UndercoverElephant wrote:A global rise of six degrees is probably enough to set off a chain-reaction "methane burp". In other words, as soon as you get into this sort of territory, six degrees can rapidly become ten and we are talking about a mass extinction on a Permian-Triassic scale: 90% of species lost. To stand any decent chance of avoiding this outcome we need to keep the global rise below five degrees.
Interesting then, that 14500 years ago we got a 22F rise in less than a decade
22 degrees FAHRENHEIT? Do people still measure things in Fahrenheit? Was the six degree of the opening post talking about Fahrenheit? I don't even know what 22 degrees fahrenheit is, but I am highly doubtful that there was a 22 degree fahrenheit rise in a decade, ever. Even under "methane burp" conditions it takes longer than that.
fifthcolumn wrote:Now if you please, please explain how rising from today's temperatures to those of today + 20F will screw things up for our current ecosystems which are evolved for today's climate WORSE than a temperature rise of +20F in the ice age screwed up ecosystems which were adapted for the lower temperatures of the day.
Why would every 20F jump have the same impact?
No. Although we should be talking celsius, it is obviously the case that you have to take more into account than just the net rise. For a start it depends how much ice there is on the surface of the Earth (because ice reflects light), second it depends on how much methane hydrate there is that is ready to burp and third it depends on what the starting temperature is.
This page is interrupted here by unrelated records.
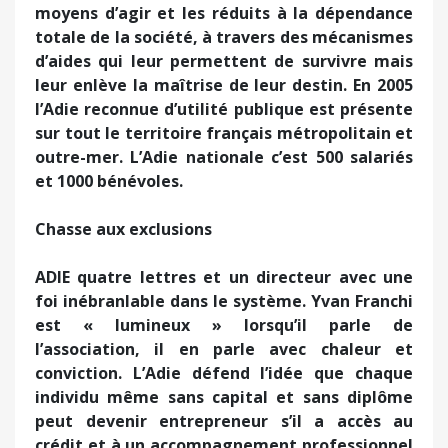
moyens d’agir et les réduits à la dépendance
totale de la société, à travers des mécanismes
d’aides qui leur permettent de survivre mais
leur enlève la maîtrise de leur destin. En 2005
l’Adie reconnue d’utilité publique est présente
sur tout le territoire français métropolitain et
outre-mer. L’Adie nationale c’est 500 salariés
et 1000 bénévoles.
Chasse aux exclusions
ADIE quatre lettres et un directeur avec une
foi inébranlable dans le système. Yvan Franchi
est « lumineux » lorsqu’il parle de
l’association, il en parle avec chaleur et
conviction. L’Adie défend l’idée que chaque
individu même sans capital et sans diplôme
peut devenir entrepreneur s’il a accès au
crédit et à un accompagnement professionnel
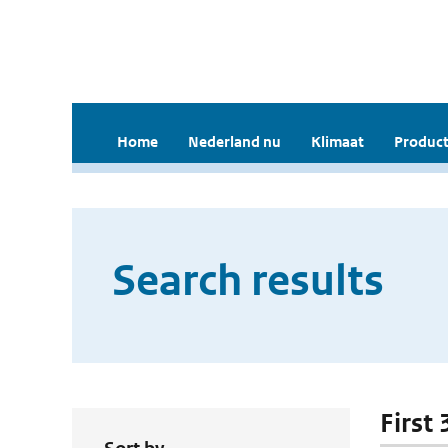
Home
Nederland nu
Klimaat
Product
Search results
First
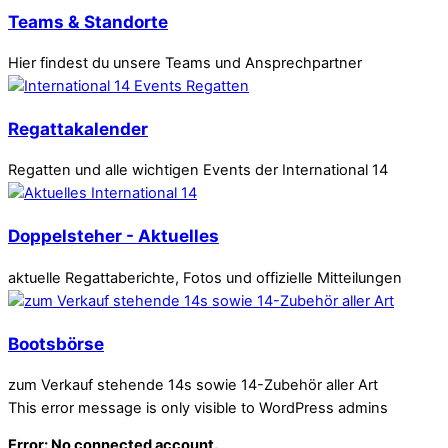
Teams & Standorte
Hier findest du unsere Teams und Ansprechpartner
Regattakalender
Regatten und alle wichtigen Events der International 14
Doppelsteher - Aktuelles
aktuelle Regattaberichte, Fotos und offizielle Mitteilungen
Bootsbörse
zum Verkauf stehende 14s sowie 14-Zubehör aller Art
This error message is only visible to WordPress admins
Error: No connected account.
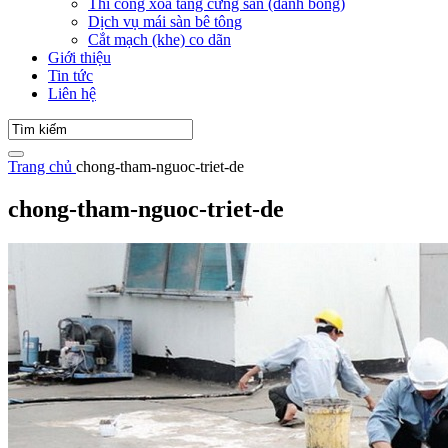
Thi công xoa tăng cứng sàn (đánh bóng)
Dịch vụ mái sàn bê tông
Cắt mạch (khe) co dãn
Giới thiệu
Tin tức
Liên hệ
Trang chủ
chong-tham-nguoc-triet-de
chong-tham-nguoc-triet-de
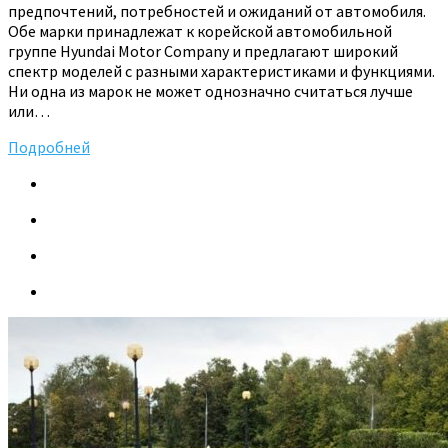
предпочтений, потребностей и ожиданий от автомобиля.
Обе марки принадлежат к корейской автомобильной
группе Hyundai Motor Company и предлагают широкий
спектр моделей с разными характеристиками и функциями.
Ни одна из марок не может однозначно считаться лучше
или…
Подробней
We know how much methane hydrate there is ready to blow. The current location of the continents happens to mean that there are vast areas of what is currently permafrost (across northern Russia and Canada) which would melt with a 5 degree rise and release vast amounts of methane. And that's not even taking into account the methane hydrate in the seas.
A methane burp is pretty much the ultimate doomer scenario, unless you are including the Earth being sucked into a Black Hole.